Einen ähnlichen Satz hatte ich zuletzt von meinem Lateinlehrer gehört, nachdem ich kläglich an einer Übersetzung von Seneca gescheitert war.

„Selbst diese ‚Nana‘ schreibt gehaltvollere Texte als Du. Deiner ist geplatzt wie einer ihrer 99 Seifenblasen“, meinte er noch, als er mir die Klausur zurückgab. Mein Hinweis, die Sängerin würde ‚Nena‘ heißen und sei mit ihren Luftballons viel cooler als er, führte ins pädagogische Niemandsland.

Diesmal reagiere ich aber nicht mit pubertärem Trotz, sondern muss lachen. Ich kenne die Person hinter der Stimme seit Jahren. Sie ist die Inhaberin von „Linda’s Bookstore“, einer kleinen Buchhandlung in einem amerikanischen Städtchen.

Er liegt in einer winzigen Seitengasse und wirkt wie aus der Zeit gefallen. Eine altmodische Klingel scheppert beim Eintreten, die Bücher stapeln sich bis unter die Decke; viele haben aufgeklebte handschriftliche Rezensionen.

Bereits als Kind waren Buchläden und Bibliotheken für mich Zauberwelten. Ihre Magie hat mich nie verlassen. Orte, die unsere atemlose Taktung des Alltags zum Stillstand bringen können und virtuelle Umschlagplätze wie Amazon auf die Banalität ihrer Bestimmung zurückwerfen - den seelenlosen Kommerz.

Ich drehe mich um. Linda - sie ist sehr betagt - lächelt mich an und drückt mir einige Bücher in die Hand. Wie sie es immer tat. „Die passen zu Ihnen“, pflegt sie zu sagen. Sie lag niemals falsch.

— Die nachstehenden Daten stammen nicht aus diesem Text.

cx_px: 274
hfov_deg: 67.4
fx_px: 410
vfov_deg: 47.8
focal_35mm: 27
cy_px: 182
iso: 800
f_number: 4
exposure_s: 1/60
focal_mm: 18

„Höflicher Deutscher mit seltsamem Gang und Hamsterbacken“

Einmal fragte ich sie, wie sie sich die Lesepräferenzen Ihrer Kundschaft merken könne. „Gar nicht. Mein Gedächtnis ist ein rostiger Sieb. Ich mache mir nach der Verabschiedung immer eine kleine Notiz über die Kunden.”

„Aber Sie kennen doch meinen Namen nicht.“

„Den brauche ich auch nicht. Nur einige Vorlieben und Merkmale. Warten Sie“, Linda holte eine Mappe hervor, blätterte ein wenig und stellte nüchtern fest: „Höflicher Deutscher mit seltsamem Gang und Hamsterbacken. Beide Töchter gehen in […] zur Schule. Das sind doch Sie, auch wenn Sie nicht mehr ganz so dick sind.“

Ich war nur bedingt geschmeichelt. Und doch beeindruckt. Es bedarf keiner großen Anstrengung, seinem Gegenüber mit ehrlicher Aufmerksamkeit zu begegnen, die über das Geschäftsinteresse oder einen erhofften Vorteil hinausreicht. Oft genügt eine einfache Frage, um jemandem wiederkehrend das Gefühl außergewöhnlicher Beachtung zu geben.

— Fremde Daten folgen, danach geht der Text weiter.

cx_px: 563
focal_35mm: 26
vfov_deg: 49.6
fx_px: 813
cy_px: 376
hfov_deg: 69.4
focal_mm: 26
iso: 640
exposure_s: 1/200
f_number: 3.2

Ich habe ein schreckliches Namensgedächtnis. Und ich werde mich beim nächsten Treffen wohl nicht erinnern, wie die drei Personen heißen, mit denen ich mich heute erstmals unterhalten habe. Aber ich könnte den einen fragen, wie seine geplante Hüftoperation verlaufen ist, die zweite, ob ihr Labrador immer noch Durchfall hat und den dritten, weshalb er einen Nationalspieler für einen „überschätzten Knallfrosch“ hielt.

Eine kurze abendliche Notiz hat mir ihre Gesichter dauerhaft eingeprägt. Linda sei Dank.